> **PROVIDED TEXT**:
Extra fields are rejected

All models in the pywatershed config use extra="forbid". Typos or unknown fields produce immediate validation errors rather than being silently ignored.

sir_path

Path to the Phase 1 pipeline output directory containing the .manifest.yml and SIR data files. Relative paths are resolved against the config file's parent directory.

domain

Points to pre-existing fabric and segment files. hydro-param does not fetch or subset fabrics.

Field Type Default Description
fabric_path string required Path to HRU fabric (GeoPackage or GeoParquet)
segment_path string null Path to segment/flowline file for routing topology
waterbody_path string null Path to NHDPlus waterbody polygons for depression storage overlay
id_field string "nhm_id" Feature ID column in the fabric
segment_id_field string "nhm_seg" Segment ID column in the segment file

time

Field Type Default Description
start string required Start date in ISO format (e.g., "2020-01-01")

> **RECORDS SHOWN**:

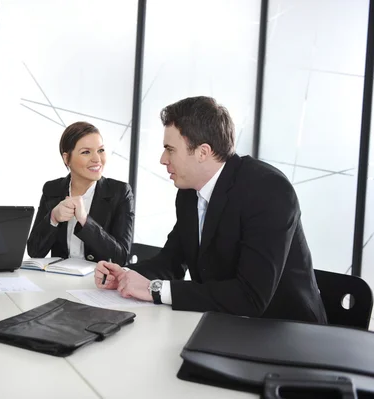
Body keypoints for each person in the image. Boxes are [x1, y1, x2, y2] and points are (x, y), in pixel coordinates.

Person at [95, 96, 327, 324]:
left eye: (170, 149)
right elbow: (170, 263)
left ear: (202, 152)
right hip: (222, 323)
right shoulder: (188, 193)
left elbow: (250, 297)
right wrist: (124, 276)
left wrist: (154, 290)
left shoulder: (268, 190)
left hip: (285, 331)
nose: (162, 159)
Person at [27, 121, 134, 266]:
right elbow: (34, 251)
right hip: (58, 280)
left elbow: (121, 257)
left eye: (101, 150)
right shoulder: (52, 189)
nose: (97, 159)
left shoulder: (120, 192)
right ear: (67, 158)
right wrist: (53, 218)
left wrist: (85, 221)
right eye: (86, 152)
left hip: (98, 283)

> **PROBLEM TO WORK ON**: Continue the pywatershed configuration reference from the point where it stops. The data shown above has no connection to the configuration reference.

> **RESPONSE BELOW**:
end string required End date in ISO format (e.g., "2021-12-31")
timestep string "daily" Temporal resolution. Only daily is supported.

static_datasets

Groups static parameter declarations by category. Each parameter entry maps a pywatershed parameter name to the SIR dataset that provides its source data.

The five categories are: topography, soils, landcover, snow, and waterbodies. Each category has an available list declaring which registry datasets were used, plus named parameter fields.

Parameter entry fields:

Field Type Default Description
source string required Registry dataset name (e.g., dem_3dep_10m)
variable string null Single source variable name
variables list null Multiple source variables (use one of variable or variables, not both)
statistic string null Zonal statistic applied (mean, categorical)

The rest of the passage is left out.